TRECHO CITADO »
A dinâmica da casa, acostumada a nove bichos preenchendo vazios e silêncios, mudou completamente ― ainda não acostumei a me referir à gangue no feminino. Sem a mãe e metade das irmãs, Jujuba virou uma gata carente e Keka deu para me acordar aos berros cada vez mais cedo ― 4h44 o recorde! Quem não mudou foi o Leo (amo essa foto!), parceiro de soro, de obra, de cova.

Comentei aqui no blog que envelhecer com os bigodes tem me feito enxergar o tempo de outra forma ― as adaptações demoram mais, o corpo não funciona do mesmo jeito, a gente precisa fazer um esforço ativo para não deixar a curiosidade morrer junto com o resto.

REGISTROS EXTRAÍDOS »

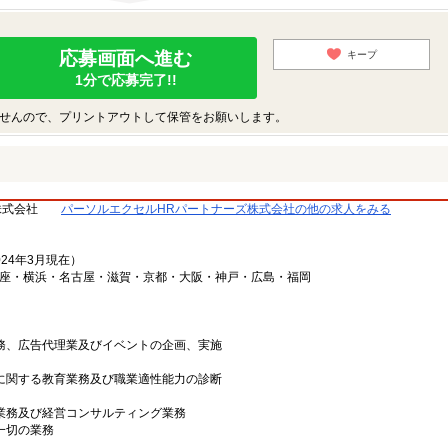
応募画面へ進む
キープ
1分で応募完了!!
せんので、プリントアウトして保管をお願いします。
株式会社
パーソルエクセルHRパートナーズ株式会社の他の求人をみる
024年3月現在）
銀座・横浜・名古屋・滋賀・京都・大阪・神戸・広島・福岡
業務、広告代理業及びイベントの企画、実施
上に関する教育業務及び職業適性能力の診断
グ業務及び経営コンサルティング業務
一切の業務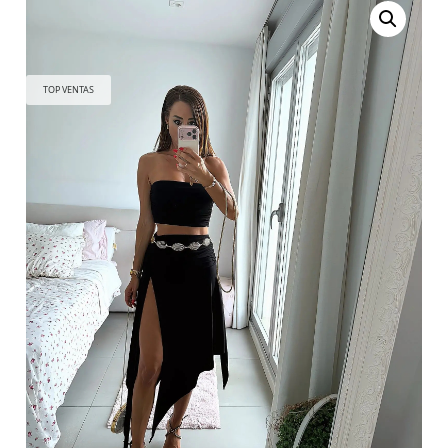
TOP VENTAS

--

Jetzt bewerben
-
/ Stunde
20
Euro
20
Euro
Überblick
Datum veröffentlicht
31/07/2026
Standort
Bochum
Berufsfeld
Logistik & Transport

SUA TAREFA »
Copie do trecho citado a parte que começa nas palavras "Comentei aqui no" e para logo depois de "com o resto.", sem mudar nada.

RESPOSTA »
Comentei aqui no blog que envelhecer com os bigodes tem me feito enxergar o tempo de outra forma ― as adaptações demoram mais, o corpo não funciona do mesmo jeito, a gente precisa fazer um esforço ativo para não deixar a curiosidade morrer junto com o resto.